▸ **STUDY MATERIAL**
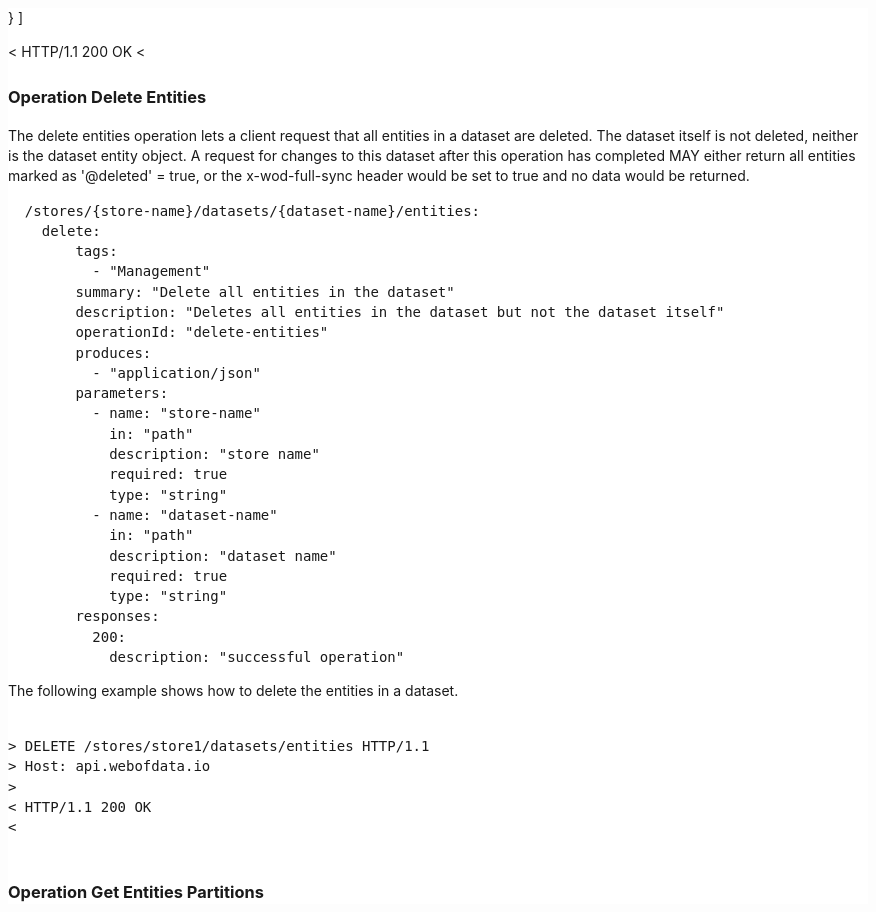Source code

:   }
] 

< HTTP/1.1 200 OK
<

</pre>


### Operation Delete Entities

The delete entities operation lets a client request that all entities in a dataset are deleted. The dataset itself is not deleted, neither is the dataset entity object. A request for changes to this dataset after this operation has completed MAY either return all entities marked as '@deleted' = true, or the x-wod-full-sync header would be set to true and no data would be returned.

<pre>
  /stores/{store-name}/datasets/{dataset-name}/entities:
    delete:
        tags:
          - "Management"
        summary: "Delete all entities in the dataset"
        description: "Deletes all entities in the dataset but not the dataset itself"
        operationId: "delete-entities"
        produces:
          - "application/json"
        parameters:
          - name: "store-name"
            in: "path"
            description: "store name"
            required: true
            type: "string"
          - name: "dataset-name"
            in: "path"
            description: "dataset name"
            required: true
            type: "string"
        responses:
          200:
            description: "successful operation"
</pre>

The following example shows how to delete the entities in a dataset.

<pre>

> DELETE /stores/store1/datasets/entities HTTP/1.1
> Host: api.webofdata.io
>
< HTTP/1.1 200 OK
<

</pre>

### Operation Get Entities Partitions
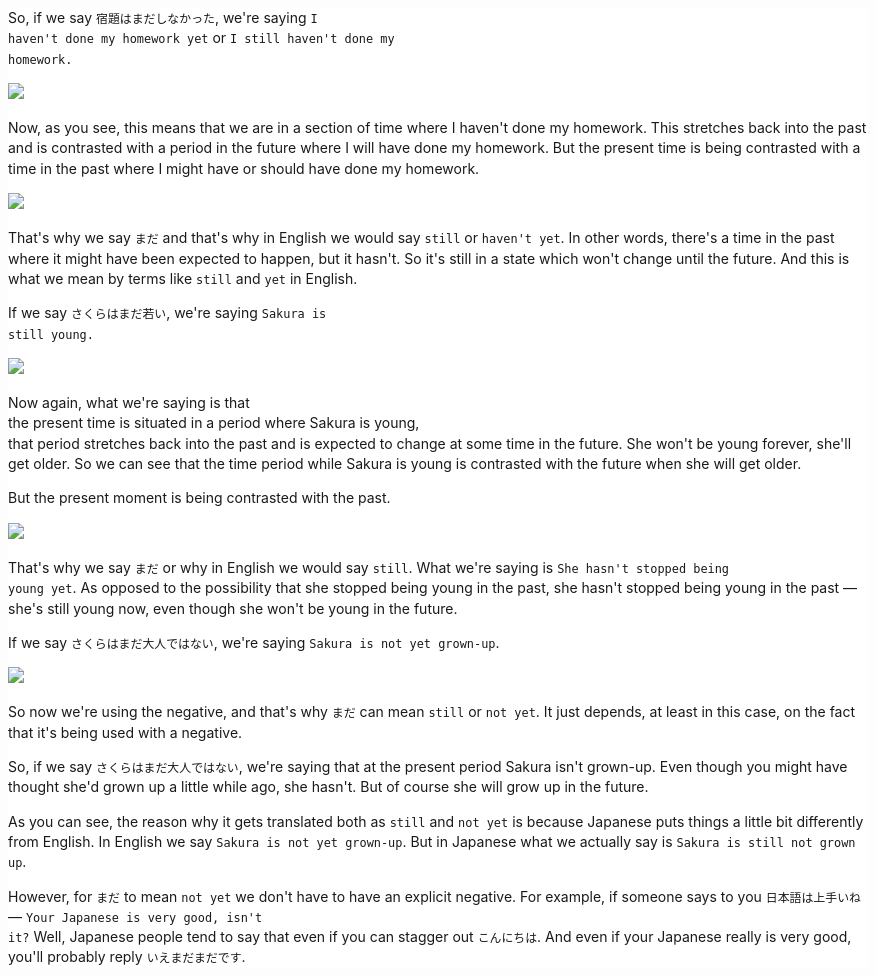 So, if we say <code>宿題はまだしなかった</code>, we're saying <code>I haven't done my homework yet</code> or <code>I still haven't done my homework.</code>

![](../media/image935.webp)

Now, as you see, this means that we are in a section of time where I haven't done my homework. This stretches back into the past and is contrasted with a period in the future where I will have done my homework. But the present time is being contrasted with a time in the past where I might have or should have done my homework.

![](../media/image466.webp)

That's why we say <code>まだ</code> and that's why in English we would say <code>still</code> or <code>haven't yet</code>. In other words, there's a time in the past where it might have been expected to happen, but it hasn't. So it's still in a state which won't change until the future. And this is what we mean by terms like <code>still</code> and <code>yet</code> in English.

If we say <code>さくらはまだ若い</code>, we're saying <code>Sakura is still young.</code>

![](../media/image171.webp)

Now again, what we're saying is that  
the present time is situated in a period where Sakura is young,  
that period stretches back into the past and is expected to change at some time in the future. She won't be young forever, she'll get older. So we can see that the time period while Sakura is young is contrasted with the future when she will get older.

But the present moment is being contrasted with the past.

![](../media/image323.webp)

That's why we say <code>まだ</code> or why in English we would say <code>still</code>. What we're saying is <code>She hasn't stopped being young yet</code>. As opposed to the possibility that she stopped being young in the past, she hasn't stopped being young in the past — she's still young now, even though she won't be young in the future.

If we say <code>さくらはまだ大人ではない</code>, we're saying <code>Sakura is not yet grown-up</code>.

![](../media/image206.webp)

So now we're using the negative, and that's why <code>まだ</code> can mean <code>still</code> or <code>not yet</code>. It just depends, at least in this case, on the fact that it's being used with a negative.

So, if we say <code>さくらはまだ大人ではない</code>, we're saying that at the present period Sakura isn't grown-up. Even though you might have thought she'd grown up a little while ago, she hasn't. But of course she will grow up in the future.

As you can see, the reason why it gets translated both as <code>still</code> and <code>not yet</code> is because Japanese puts things a little bit differently from English. In English we say <code>Sakura is not yet grown-up</code>. But in Japanese what we actually say is <code>Sakura is still not grown up</code>.

However, for <code>まだ</code> to mean <code>not yet</code> we don't have to have an explicit negative. For example, if someone says to you <code>日本語は上手いね</code> — <code>Your Japanese is very good, isn't it?</code> Well, Japanese people tend to say that even if you can stagger out <code>こんにちは</code>. And even if your Japanese really is very good, you'll probably reply <code>いえまだまだです</code>.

▸ **WORK TASK**
From the first record above to the last, output each one exactly and omit the pictures.

▸ **FINISHED TASK**
Source code

:   }
] 

< HTTP/1.1 200 OK
<

</pre>


### Operation Delete Entities

The delete entities operation lets a client request that all entities in a dataset are deleted. The dataset itself is not deleted, neither is the dataset entity object. A request for changes to this dataset after this operation has completed MAY either return all entities marked as '@deleted' = true, or the x-wod-full-sync header would be set to true and no data would be returned.

<pre>
  /stores/{store-name}/datasets/{dataset-name}/entities:
    delete:
        tags:
          - "Management"
        summary: "Delete all entities in the dataset"
        description: "Deletes all entities in the dataset but not the dataset itself"
        operationId: "delete-entities"
        produces:
          - "application/json"
        parameters:
          - name: "store-name"
            in: "path"
            description: "store name"
            required: true
            type: "string"
          - name: "dataset-name"
            in: "path"
            description: "dataset name"
            required: true
            type: "string"
        responses:
          200:
            description: "successful operation"
</pre>

The following example shows how to delete the entities in a dataset.

<pre>

> DELETE /stores/store1/datasets/entities HTTP/1.1
> Host: api.webofdata.io
>
< HTTP/1.1 200 OK
<

</pre>

### Operation Get Entities Partitions
 So, if we say <code>宿題はまだしなかった</code>, we're saying <code>I haven't done my homework yet</code> or <code>I still haven't done my homework.</code>

![](../media/image935.webp)

Now, as you see, this means that we are in a section of time where I haven't done my homework. This stretches back into the past and is contrasted with a period in the future where I will have done my homework. But the present time is being contrasted with a time in the past where I might have or should have done my homework.

![](../media/image466.webp)

That's why we say <code>まだ</code> and that's why in English we would say <code>still</code> or <code>haven't yet</code>. In other words, there's a time in the past where it might have been expected to happen, but it hasn't. So it's still in a state which won't change until the future. And this is what we mean by terms like <code>still</code> and <code>yet</code> in English.

If we say <code>さくらはまだ若い</code>, we're saying <code>Sakura is still young.</code>

![](../media/image171.webp)

Now again, what we're saying is that  
the present time is situated in a period where Sakura is young,  
that period stretches back into the past and is expected to change at some time in the future. She won't be young forever, she'll get older. So we can see that the time period while Sakura is young is contrasted with the future when she will get older.

But the present moment is being contrasted with the past.

![](../media/image323.webp)

That's why we say <code>まだ</code> or why in English we would say <code>still</code>. What we're saying is <code>She hasn't stopped being young yet</code>. As opposed to the possibility that she stopped being young in the past, she hasn't stopped being young in the past — she's still young now, even though she won't be young in the future.

If we say <code>さくらはまだ大人ではない</code>, we're saying <code>Sakura is not yet grown-up</code>.

![](../media/image206.webp)

So now we're using the negative, and that's why <code>まだ</code> can mean <code>still</code> or <code>not yet</code>. It just depends, at least in this case, on the fact that it's being used with a negative.

So, if we say <code>さくらはまだ大人ではない</code>, we're saying that at the present period Sakura isn't grown-up. Even though you might have thought she'd grown up a little while ago, she hasn't. But of course she will grow up in the future.

As you can see, the reason why it gets translated both as <code>still</code> and <code>not yet</code> is because Japanese puts things a little bit differently from English. In English we say <code>Sakura is not yet grown-up</code>. But in Japanese what we actually say is <code>Sakura is still not grown up</code>.

However, for <code>まだ</code> to mean <code>not yet</code> we don't have to have an explicit negative. For example, if someone says to you <code>日本語は上手いね</code> — <code>Your Japanese is very good, isn't it?</code> Well, Japanese people tend to say that even if you can stagger out <code>こんにちは</code>. And even if your Japanese really is very good, you'll probably reply <code>いえまだまだです</code>.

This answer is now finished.